Hello everybody! I know a bunch of you are following my adventures and I would love to hear your voices and comments! Let me feel your presence!! : D
Big hug! Silvia
_At 8.30am we meet Nathalie and Gerald: they are taking us to visit their foundation that helps kids from very poor families in La Boquilla, which is basically a slum/ fishermen village in the outskirts of Cartagena. Robbert is writing an article on them. www.fundacionlavecina.com
They work with about 90 kids, mostly in primary school but they also help older ones with after school programs. Some of the kids are orphans, most are abused but I still saw big smiles on their faces at the foundation. Apparently violence and sexual abuse are very common in these poor areas. The foundation offers psychological support and mediation with the family and the community, which is now respecting them and slowly changing. They opened 5 years ago and now they have a nice clean environment, they offer regular primary school classes but also English and computer. They provide lunch for all the kids, some of which have no food back home. They have minimum overhead costs and they are able to run the foundation with only $120k per year. Donations to them are guaranteed to be well spent.
We went to visit the slum: the kids live in huts surrounded by trash and open air sewers, often there are floods... I leave the rest to your imagination. There's no trash collection here. According to statistics, Cartagena is the number one in the world for underage prostitution: to the point that baby girls sometimes are kept alive as an investment to support the family... It's horrible.
The interesting thing is that this slums are very close to high end resorts - the beach is nice here - and the local government instead of helping them is trying to kick them out of their 'homes' to build more luxury hotels...
We took a local bus back , we missed our stop and went all the way thru the mess of the city. Finally back in Getsemani, after a longed shower, we went out for dinner and found a great place: Ciudad Movil. It's a cultural center that offers art exhibitions, drinks, delicious pizza, and live performances. They promote local and international actors, musicians, and artists giving them a stage for their shows, indoor or in the nice back garden.

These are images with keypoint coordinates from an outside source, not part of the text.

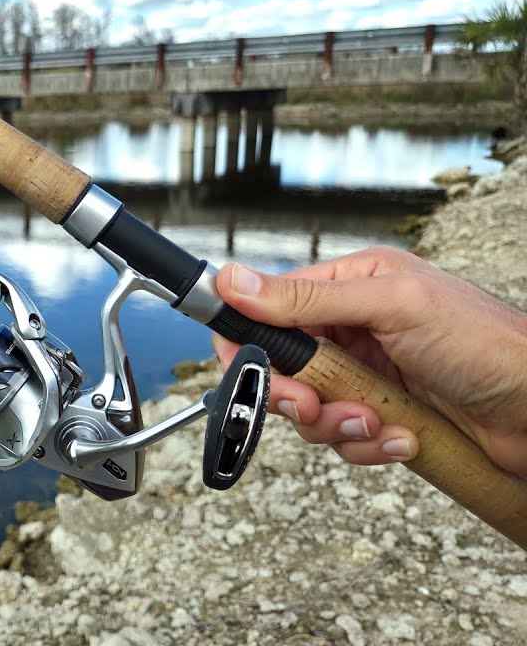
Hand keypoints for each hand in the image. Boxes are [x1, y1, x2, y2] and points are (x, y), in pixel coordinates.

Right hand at [212, 246, 526, 476]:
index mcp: (351, 285)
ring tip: (379, 421)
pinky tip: (404, 436)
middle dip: (296, 394)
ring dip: (340, 424)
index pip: (269, 308)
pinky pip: (345, 439)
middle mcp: (354, 329)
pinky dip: (371, 445)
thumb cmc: (489, 343)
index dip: (249, 342)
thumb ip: (309, 297)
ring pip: (311, 411)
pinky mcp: (382, 416)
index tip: (243, 368)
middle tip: (311, 405)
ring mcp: (367, 376)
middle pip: (283, 367)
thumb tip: (235, 279)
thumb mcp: (393, 305)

Tonight there were several shows: mute comedians, colombian drummers and chilenian dancers. Really cool. Long life to the Cirque!
Walking around the center and by the popular touristy clubs I notice all this young girls with high hills and short skirts and they remind me of the sad stories from this morning.
_Am yoga. This time I picked a more secluded spot and it was great: the water was flat and calm, very peaceful. Ideal for a nice swim afterwards. We then went snorkeling by the rocks at the end of the beach, there are great little beaches there where nobody goes. Unfortunately by the time we had fins and snorkel on, the sea got pretty rough and the visibility went down to 1m max because of the sand moving: better going early am. Relaxing hammock time at our cabana waiting for our boat to take us back.
At 3pm the scenery is unbelievable: hundreds of people are trying to get on a half dozen boats, some of which are just small lanchas and the sea in rough... People of every age and size are trying to climb moving boats by the shore -see pict on the right- some fall in the water, some are pushed on by locals, some have only one leg in and are hanging from the boat trying to get on...really bad but it was also very funny to see! Luckily we picked a big boat and we didn't have those problems. The way back was really rough and the water got in even our boat, imagine the small ones.
Note.While I was getting on the boat my beloved hat flew away, I even dove in the water in front of all the passengers to rescue him but he already drowned in the current...Like in Titanic!
Back at Hotel Siboney, clean and cheap, $18. Indian dinner for a change, and to bed early exhausted.